- _WORK TO BE COMPLETED_:
The whole listing below should be retyped exactly, without any images.

- _DATASET SECTION_:
■ ■ ■ ■ ■
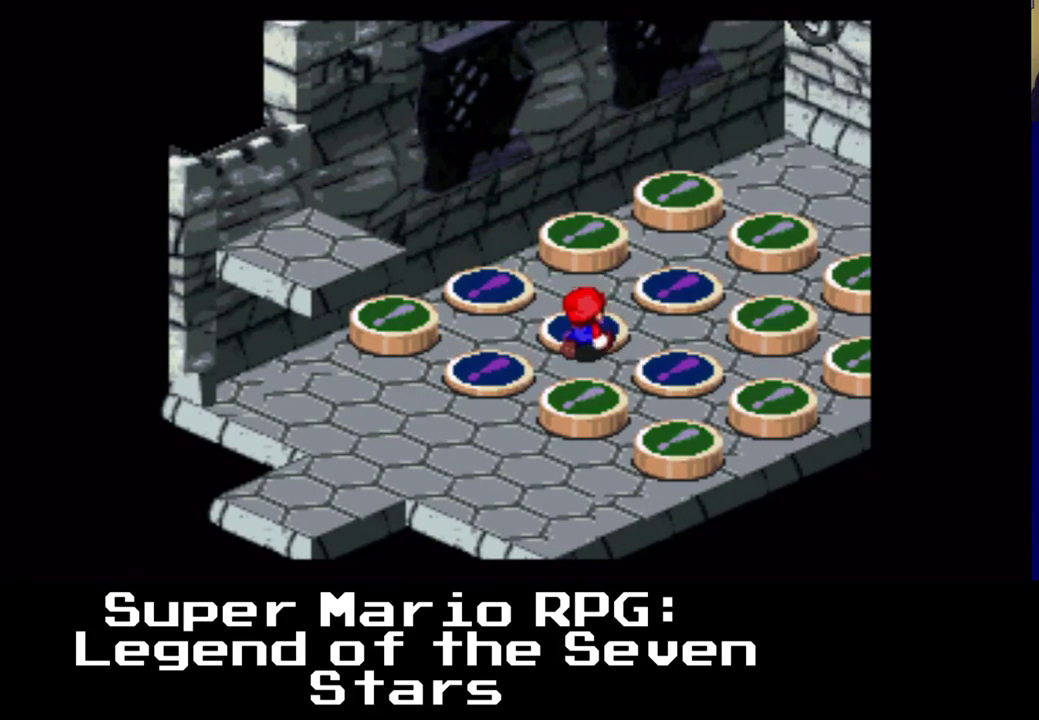
{"dt_ms": 500, "buttons": ["A", "X", "DPAD_UP", "DPAD_RIGHT"], "events": [[250, "A", "up"], [400, "A", "down"]]}
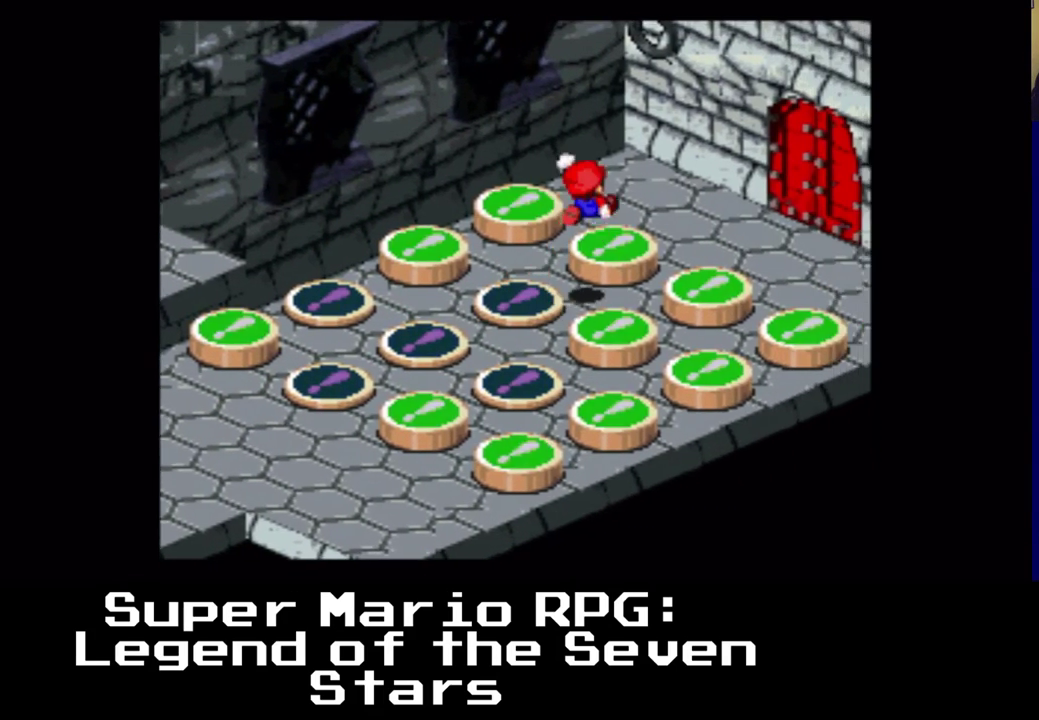
{"dt_ms": 500, "buttons": ["X", "DPAD_UP", "DPAD_RIGHT"], "events": [[283, "A", "up"]]}
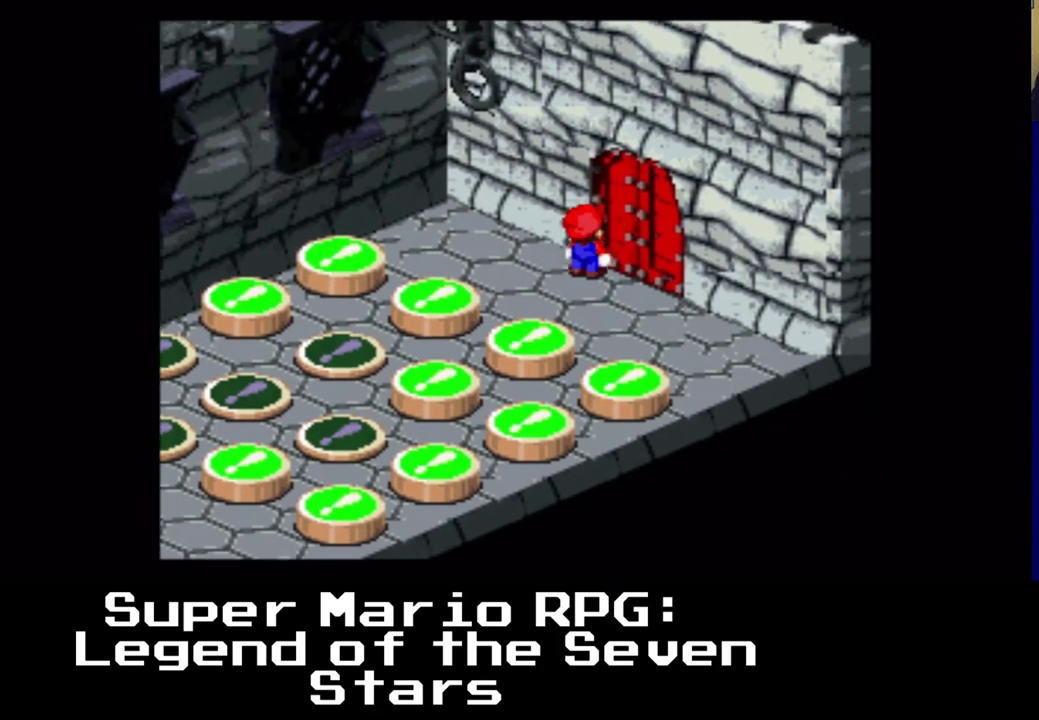
{"dt_ms": 500, "buttons": ["X"], "events": [[17, "DPAD_UP", "up"], [33, "DPAD_RIGHT", "up"]]}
■ ■ ■ ■ ■
- _EXERCISE ANSWER_:
{"dt_ms": 500, "buttons": ["A", "X", "DPAD_UP", "DPAD_RIGHT"], "events": [[250, "A", "up"], [400, "A", "down"]]}
{"dt_ms": 500, "buttons": ["X", "DPAD_UP", "DPAD_RIGHT"], "events": [[283, "A", "up"]]}
{"dt_ms": 500, "buttons": ["X"], "events": [[17, "DPAD_UP", "up"], [33, "DPAD_RIGHT", "up"]]}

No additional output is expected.